India’s army chief has said the country should be prepared for a potential two-front war given China is flexing its muscles and there is little hope for reconciliation with Pakistan.
General Bipin Rawat referred to a recent 10-week standoff with the Chinese army in the Himalayas that ended last week. He said the situation could gradually snowball into a larger conflict on India’s northern border. Rawat said Pakistan on the western front could take advantage of such a situation.
The Press Trust of India news agency quoted Rawat’s remarks at a seminar organised by the Centre for Land Warfare Studies, a thinktank in New Delhi.
India fought a war with China in 1962 and three wars with Pakistan, two of them over control of Kashmir, since securing independence from Britain in 1947. All three countries are nuclear powers.
Rawat said credible deterrence did not take away the threat of war. “Nuclear weapons are weapons of deterrence. Yes, they are. But to say that they can deter war or they will not allow nations to go to war, in our context that may also not be true,” the news agency quoted him as saying.
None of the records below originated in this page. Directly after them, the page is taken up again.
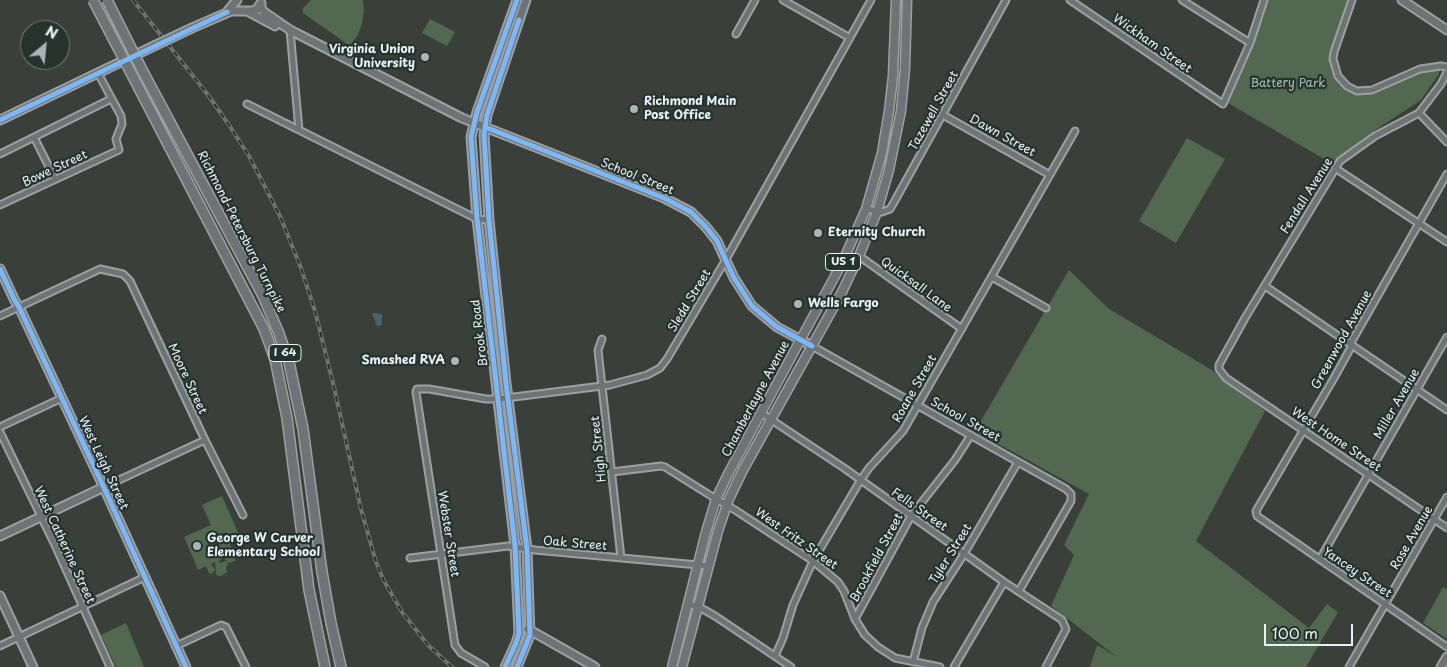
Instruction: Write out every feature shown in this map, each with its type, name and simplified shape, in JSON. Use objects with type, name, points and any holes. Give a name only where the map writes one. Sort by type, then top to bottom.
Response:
[{"type":"highway","name":"Richmond-Petersburg Turnpike","points":[[93,0],[264,329],[275,359],[287,418],[308,590],[325,667]]},
{"type":"highway","name":"Richmond-Petersburg Turnpike","points":[[107,0],[262,296],[278,331],[289,362],[304,429],[322,572],[341,667]]},
{"type":"main road","points":[[227,12],[238,0],[240,5],[247,11],[274,25],[290,30]]},
{"type":"main road","name":"Brook Road","points":[[505,667],[518,638],[515,546],[477,219],[471,142],[474,123],[517,0]]},
{"type":"main road","name":"Brook Road","points":[[517,667],[529,641],[530,630],[526,549],[507,398],[484,150],[487,115],[526,0]]},
{"type":"main road","name":"Chamberlayne Avenue","points":[[672,667],[716,499],[846,255],[866,209],[882,153],[890,110],[896,0]]},
{"type":"main road","name":"Chamberlayne Avenue","points":[[682,667],[727,505],[743,470],[812,346],[859,256],[877,212],[890,170],[901,111],[905,68],[907,0]]},
{"type":"main road","points":[[1402,0],[1447,30]]},
{"type":"main road","points":[[0,120],[227,12],[257,9],[261,2]]},
{"type":"main road","points":[[261,2],[261,8],[264,12],[290,30]]},
{"type":"main road","name":"School Street","points":[[290,30],[474,123],[680,206],[696,216],[717,241],[740,289],[752,306],[771,323],[812,346]]},
{"type":"main road","name":"West Leigh Street","points":[[0,269],[104,487],[186,667]]},
{"type":"main road","points":[[0,536],[104,487]]},
{"type":"main road","points":[[0,596],[33,667]]},
{"type":"main road","points":[[519,624],[595,667]]},
{"type":"main road","name":"Chamberlayne Avenue","points":[[687,667],[689,645]]},
{"type":"main road","points":[[1441,667],[1447,658]]},
{"type":"street","points":[[736,34],[755,0]]},
{"type":"street","points":[[783,0],[850,38]]},
{"type":"street","name":"Sledd Street","points":[[417,389],[498,399],[602,386],[648,375],[660,368],[726,261],[871,0]]},
{"type":"street","name":"Tazewell Street","points":[[877,212],[886,211],[894,204],[1006,0]]},
{"type":"street","name":"Wickham Street","points":[[1070,0],[1223,104],[1250,43]]},
{"type":"street","points":[[1182,0],[1250,43],[1264,0]]},
{"type":"street","points":[[1352,0],[1333,59],[1338,76],[1347,86],[1357,91],[1372,90],[1420,69],[1447,67]]},
{"type":"street","points":[[290,30],[299,130]]},
{"type":"street","name":"Fendall Avenue","points":[[1219,365],[1340,161],[1375,136],[1419,113],[1441,84],[1447,72]]},
{"type":"street","points":[[0,154],[111,99],[98,73]]},
{"type":"street","name":"Bowe Street","points":[[0,205],[119,150],[116,139],[122,124],[121,116],[111,99]]},
{"type":"street","points":[[247,104],[477,219],[489,220]]},
{"type":"street","points":[[1419,113],[1447,142]]},
{"type":"street","name":"Dawn Street","points":[[943,115],[1050,175]]},
{"type":"street","name":"Roane Street","points":[[775,656],[783,638],[793,605],[813,561],[860,481],[869,468],[895,441],[918,406],[1074,131]]},
{"type":"street","points":[[34,137],[55,180]]},
{"type":"street","points":[[1335,168],[1447,242]]},
{"type":"street","name":"Greenwood Avenue","points":[[1257,516],[1256,511],[1338,370],[1447,174]]},
{"type":"street","points":[[866,209],[877,212]]},
{"type":"street","name":"Quicksall Lane","points":[[859,256],[962,329]]},
{"type":"street","name":"Moore Street","points":[[19,307],[100,269],[124,274],[129,280],[243,515]]},
{"type":"street","points":[[992,277],[1046,308]]},
{"type":"street","points":[[1265,286],[1447,410]]},
{"type":"street","points":[[0,316],[19,307]]},
{"type":"street","name":"Miller Avenue","points":[[1320,560],[1447,337]]},
{"type":"street","name":"High Street","points":[[602,339],[598,350],[621,558]]},
{"type":"street","name":"School Street","points":[[812,346],[1066,488],[1071,500],[1019,591]]},
{"type":"street","name":"West Home Street","points":[[1219,365],[1220,373],[1226,378],[1447,528]]},
{"type":"street","name":"Webster Street","points":[[417,389],[455,645],[461,653],[486,667]]},
{"type":"street","points":[[0,427],[62,398]]},
{"type":"street","name":"Fells Street","points":[[761,413],[1004,582],[1062,620],[1066,629],[1046,667]]},
{"type":"street","name":"West Catherine Street","points":[[0,432],[110,667]]},
{"type":"street","name":"Brookfield Street","points":[[855,619],[911,516],[951,466],[971,435]]},
{"type":"street","points":[[104,487],[205,440]]},
{"type":"street","name":"Tyler Street","points":[[913,662],[922,628],[933,602],[964,554],[1018,462]]},
{"type":"street","name":"West Fritz Street","points":[[612,472],[663,466],[813,561],[838,582],[844,591],[855,619],[865,635],[878,647],[895,658],[940,667]]},
{"type":"street","name":"Rose Avenue","points":[[1349,667],[1447,497]]},
{"type":"street","name":"Yancey Street","points":[[1257,516],[1447,647]]},
{"type":"street","name":"Oak Street","points":[[410,558],[440,553],[515,546],[526,549],[709,566]]},
{"type":"street","points":[[0,646],[145,577]]},
{"type":"street","points":[[954,667],[1004,582]]},
{"type":"street","points":[[688,604],[699,607],[715,616],[791,667]]},
{"type":"street","points":[[176,646],[221,625],[226,627],[246,667]]},
{"type":"green space","points":[[311,0],[363,0],[364,12],[362,23],[358,35],[350,46],[303,13],[303,8]]},
{"type":"green space","name":"Battery Park","points":[[1266,0],[1349,0],[1331,58],[1334,75],[1342,86],[1350,91],[1367,94],[1373,93],[1409,75],[1436,69],[1440,71],[1439,74],[1421,100],[1375,130],[1331,163],[1228,103],[1254,42]]},
{"type":"green space","points":[[430,19],[455,32],[447,46],[422,33]]},
{"type":"green space","points":[[1187,138],[1225,159],[1176,243],[1139,221]]},
{"type":"green space","points":[[1069,270],[1109,309],[1212,370],[1265,411],[1196,541],[1309,628],[1327,604],[1338,612],[1306,667],[1090,667],[1097,645],[1117,657],[1051,606],[1074,555],[1064,545],[1089,494],[975,431]]},
{"type":"green space","points":[[222,496],[240,537],[231,542],[226,532],[213,538],[217,548],[222,540],[229,542],[235,555],[235,561],[229,563],[226,561],[221,548],[218,549],[222,559],[219,561],[220,563],[225,561],[228,563],[227,572],[221,576],[216,575],[215,562],[211,564],[215,570],[211,574],[206,566],[198,570],[184,537],[211,525],[202,505]]},
{"type":"green space","points":[[1443,587],[1447,589],[1447,639],[1423,623]]},
{"type":"green space","points":[[126,623],[144,667],[116,667],[101,635]]},
{"type":"water","points":[[372,313],[382,314],[382,324],[380,326],[377,326]]},
{"type":"railway","points":[[133,0],[208,95],[229,125],[249,156],[280,216],[301,268],[315,311],[361,509],[376,562],[384,581],[402,612],[428,645],[452,667]]},
{"type":"cycle path","points":[[505,667],[519,633],[515,546],[477,219],[471,137],[477,112],[517,0]]},
{"type":"cycle path","points":[[0,120],[227,12]]},
{"type":"cycle path","points":[[517,667],[530,635],[527,549],[506,383],[489,220],[484,135],[487,115],[519,20]]},
{"type":"cycle path","points":[[485,127],[664,198],[691,212],[717,241],[734,278],[752,306],[777,327],[812,346]]},
{"type":"cycle path","points":[[0,269],[99,477],[186,667]]},
{"type":"place","name":"Virginia Union University","points":[[425,57]]},
{"type":"place","name":"Richmond Main Post Office","points":[[634,109]]},
{"type":"place","name":"Eternity Church","points":[[818,233]]},
{"type":"place","name":"Wells Fargo","points":[[798,304]]},
{"type":"place","name":"Smashed RVA","points":[[455,361]]},
{"type":"place","name":"George W Carver Elementary School","points":[[197,546]]}]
India last week agreed to pull troops from the disputed Doklam plateau high in the Himalayas, where Chinese troops had started building a road. The 10-week standoff was the two nations’ most protracted in decades, and added to their longstanding strategic rivalry.
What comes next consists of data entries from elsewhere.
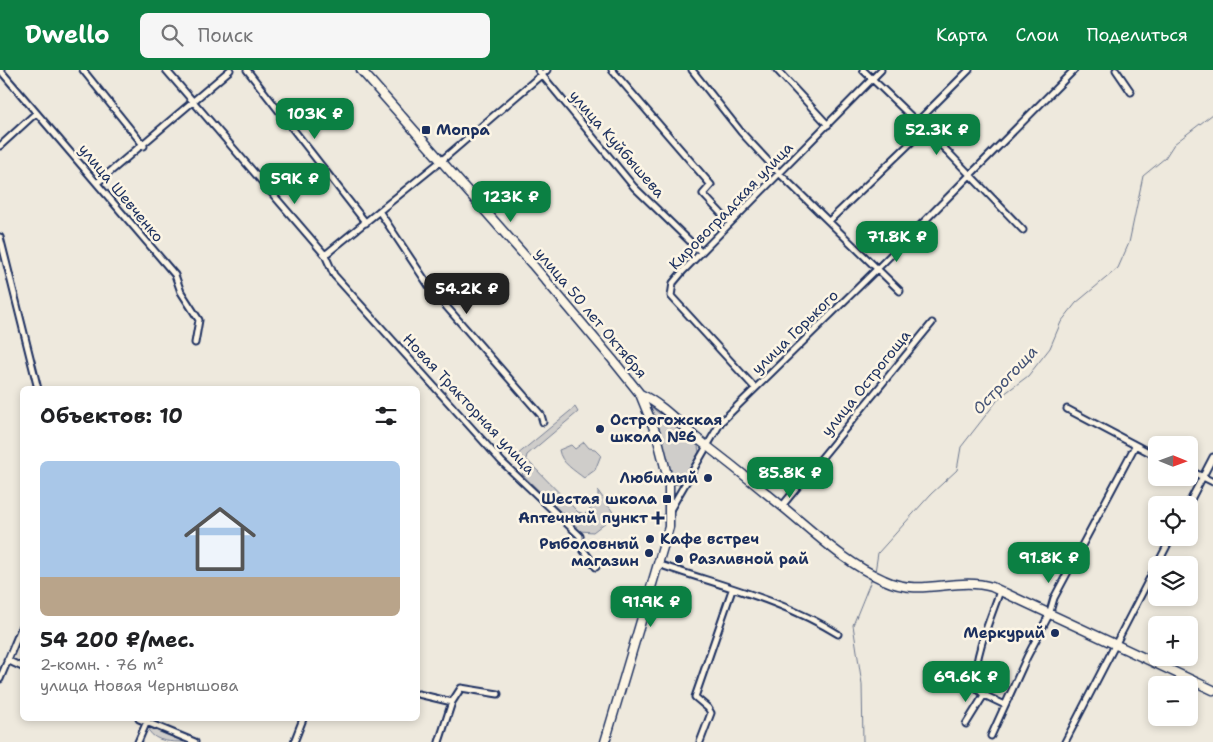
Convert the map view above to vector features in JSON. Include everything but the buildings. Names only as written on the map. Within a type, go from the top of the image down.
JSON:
[{"type":"main road","name":"улица 50 лет Октября","points":[[361,70],[532,264],[640,394],[657,436],[669,483],[669,528],[605,742]]},
{"type":"main road","points":[[640,394],[782,506],[834,551],[862,570],[884,580],[915,588],[968,583],[1000,590],[1049,615],[1213,690]]},
{"type":"street","name":"улица Шевченко","points":[[0,70],[175,275],[181,292],[199,320],[195,343]]},
{"type":"street","points":[[83,70],[144,146]]},
{"type":"street","name":"Новая Тракторная улица","points":[[166,70],[325,255],[334,275],[502,462],[580,536],[581,547],[596,567]]},
{"type":"street","points":[[98,183],[144,146],[230,70]]},
{"type":"street","points":[[247,70],[366,223]]},
{"type":"street","points":[[325,255],[441,161],[540,72],[547,70]]},
{"type":"street","points":[[612,70],[710,185],[703,194],[730,223]]},
{"type":"street","points":[[692,70],[741,132],[780,174],[900,291]]},
{"type":"street","points":[[777,70],[828,124]]},
{"type":"street","points":[[863,70],[1023,230]]},
{"type":"street","name":"Кировоградская улица","points":[[755,388],[671,296],[673,283],[701,252],[881,70]]},
{"type":"street","points":[[916,122],[969,70]]},
{"type":"street","name":"улица Горького","points":[[706,445],[721,422],[878,268],[1074,70]]},
{"type":"street","points":[[1116,70],[1131,92]]},
{"type":"street","name":"улица Куйбышева","points":[[540,72],[634,187],[701,252]]},
{"type":"street","points":[[0,146],[36,113]]},
{"type":"street","points":[[829,222],[924,130]]},
{"type":"street","points":[[379,211],[431,290],[540,415],[543,422]]},
{"type":"street","points":[[0,237],[37,386]]},
{"type":"street","name":"улица Острогоща","points":[[782,506],[932,323]]},
{"type":"street","points":[[1067,410],[1148,452]]},
{"type":"street","name":"улица 50 лет Октября","points":[[670,510],[706,445]]},
{"type":"street","points":[[991,736],[1027,657],[1049,615],[1054,598],[1135,446]]},
{"type":"street","points":[[1192,496],[1213,457]]},
{"type":"street","points":[[1198,475],[1213,482]]},
{"type":"street","points":[[658,564],[818,621],[838,634]]},
{"type":"street","points":[[1065,742],[1148,583]]},
{"type":"street","points":[[700,742],[711,713],[696,697],[732,590]]},
{"type":"street","points":[[1000,590],[982,640],[975,667],[974,685],[984,695],[1005,705]]},
{"type":"street","points":[[0,679],[20,631]]},
{"type":"street","points":[[7,660],[20,666]]},
{"type":"street","points":[[439,742],[452,702],[461,688],[498,694]]},
{"type":"street","points":[[420,694],[452,702]]},
{"type":"street","points":[[966,724],[984,695]]},
{"type":"street","points":[[138,742],[147,721]]},
{"type":"street","points":[[149,721],[195,742]]},
{"type":"street","points":[[294,742],[302,721]]},
{"type":"shaded area","points":[[649,405],[698,446],[699,452],[680,485],[674,484],[658,426]]},
{"type":"shaded area","points":[[575,407],[578,412],[527,455],[526,459],[578,512],[585,514],[598,502],[598,491],[615,515],[593,532],[580,531],[522,474],[527,467],[517,455]]},
{"type":"shaded area","points":[[584,442],[589,448],[595,449],[601,455],[595,470],[584,478],[562,459],[559,450],[571,445],[575,449]]},
{"type":"shaded area","points":[[151,728],[184,742],[160,739],[152,735],[149,731]]},
{"type":"waterway","name":"Острогоща","points":[[875,572],[878,553],[931,494],[957,470],[961,447],[1000,397],[1028,376],[1050,348],[1061,322],[1076,303],[1118,268],[1129,243],[1143,176],[1165,158],[1174,144],[1213,114]]},
{"type":"waterway","name":"Острогоща","points":[[863,742],[862,684],[853,625],[872,578]]},
{"type":"place","name":"Мопра","points":[[426,130]]},
{"type":"place","name":"Острогожская школа №6","points":[[600,429]]},
{"type":"place","name":"Любимый","points":[[708,478]]},
{"type":"place","name":"Шестая школа","points":[[667,499]]},
{"type":"place","name":"Аптечный пункт","points":[[658,518]]},
{"type":"place","name":"Кафе встреч","points":[[650,539]]},
{"type":"place","name":"Рыболовный магазин","points":[[649,553]]},
{"type":"place","name":"Разливной рай","points":[[679,559]]},
{"type":"place","name":"Меркурий","points":[[1055,633]]}]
“We have to be prepared. In our context, therefore, warfare lies within the realm of reality,” Rawat said.
His comments came a day after India’s Prime Minister, Narendra Modi, and China’s president, Xi Jinping, agreed on a “forward-looking” approach to Sino-India ties, putting behind the Doklam standoff.
Xi and Modi met on the sidelines of a summit of the Brics emerging economies in the south eastern Chinese port city of Xiamen. The BRICS nations are Brazil, Russia, India, China and South Africa.